Collected data:
------------------------------

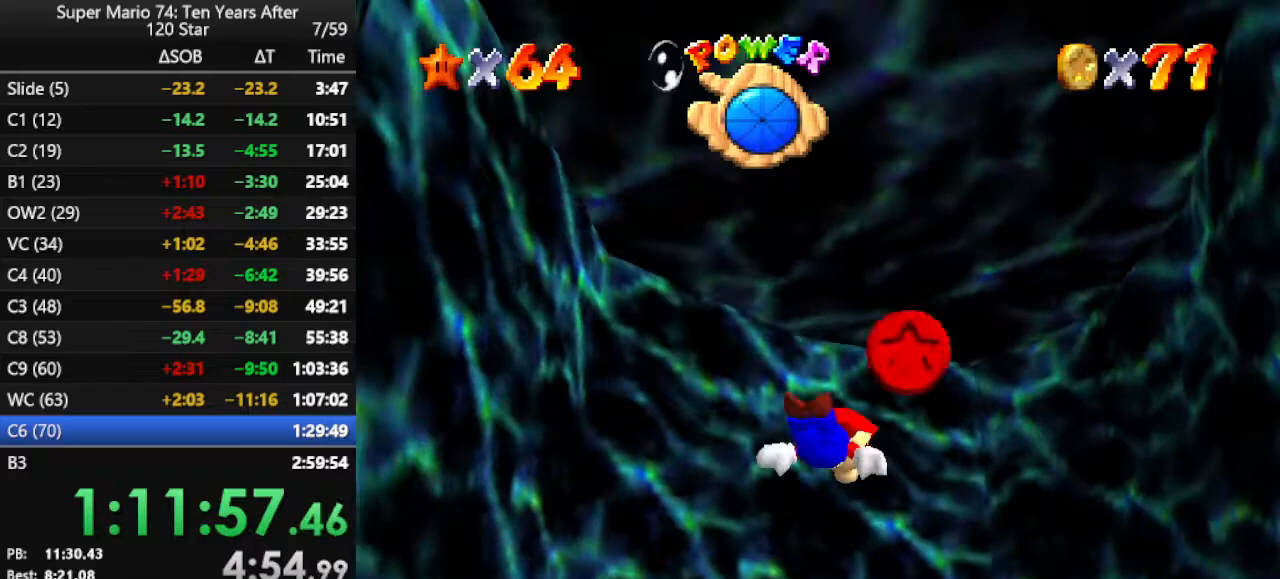
{"buttons": [], "left_stick": "down", "events": [[233, "left_stick", "left"], [333, "left_stick", "down-left"], [433, "left_stick", "down"]]}
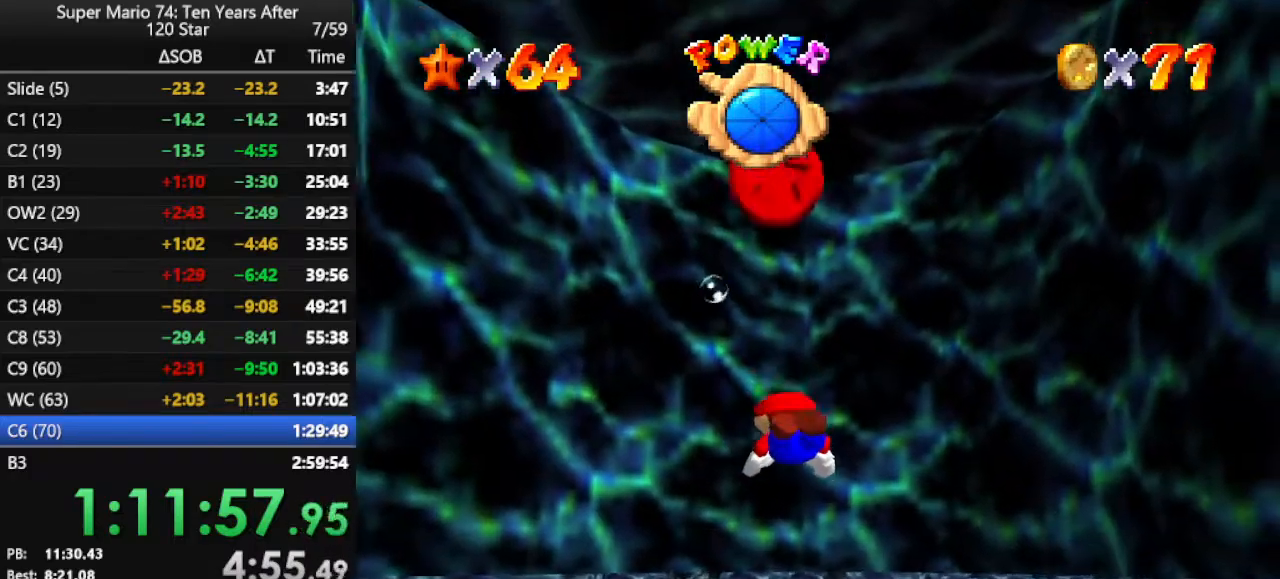
{"buttons": [], "left_stick": "down-left", "events": [[300, "left_stick", "down-left"]]}
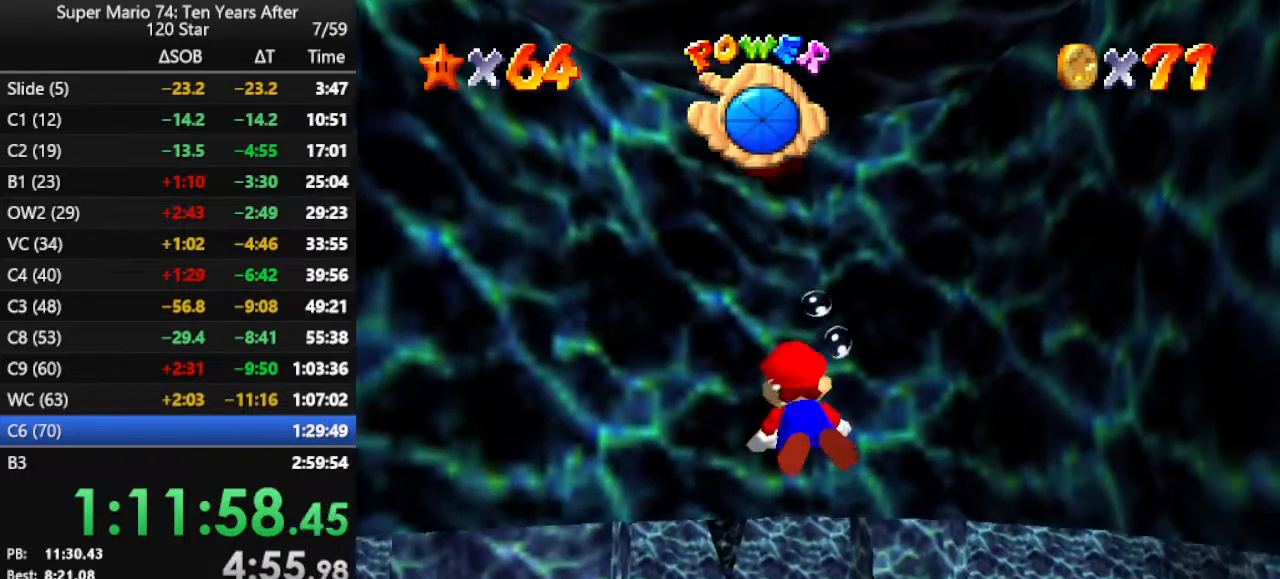
{"buttons": [], "left_stick": "down-left", "events": []}
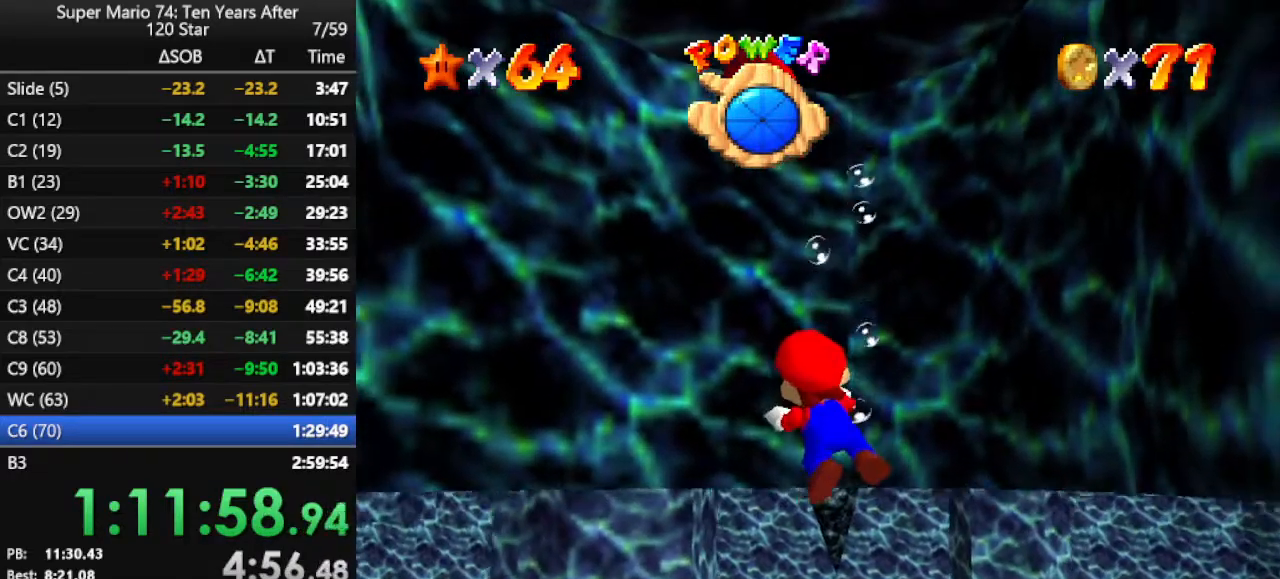
{"buttons": ["A"], "left_stick": "down-left", "events": [[333, "A", "down"]]}
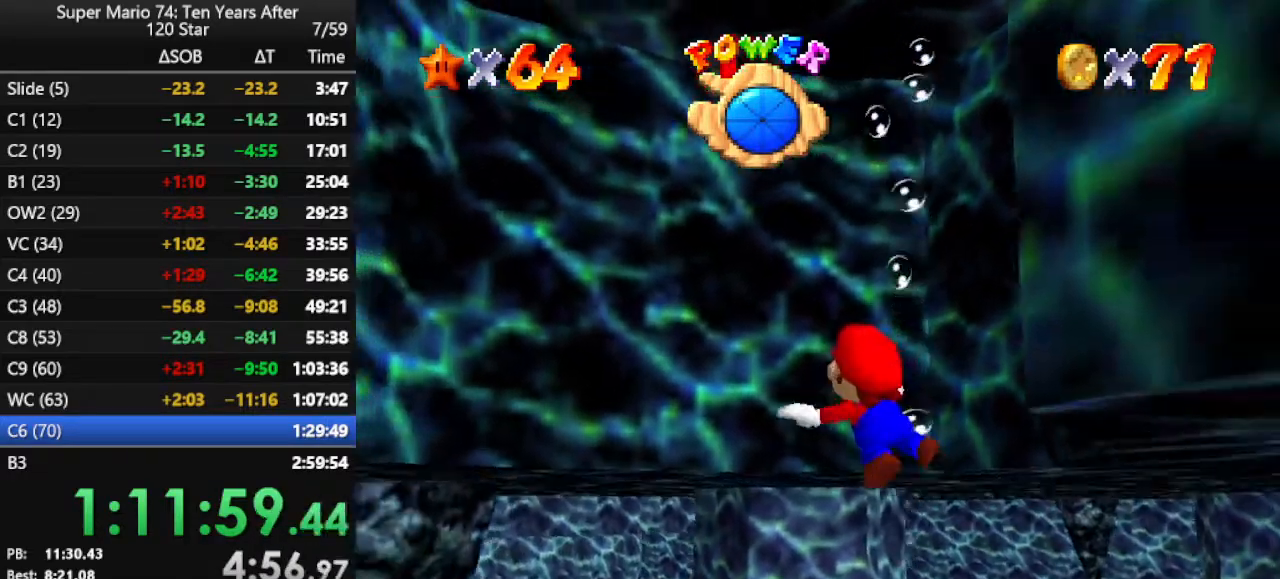
{"buttons": [], "left_stick": "down-left", "events": [[267, "A", "up"]]}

------------------------------

Copy out all of the entries exactly as they stand, with no pictures in your copy.

* Your solution
{"buttons": [], "left_stick": "down", "events": [[233, "left_stick", "left"], [333, "left_stick", "down-left"], [433, "left_stick", "down"]]}
{"buttons": [], "left_stick": "down-left", "events": [[300, "left_stick", "down-left"]]}
{"buttons": [], "left_stick": "down-left", "events": []}
{"buttons": ["A"], "left_stick": "down-left", "events": [[333, "A", "down"]]}
{"buttons": [], "left_stick": "down-left", "events": [[267, "A", "up"]]}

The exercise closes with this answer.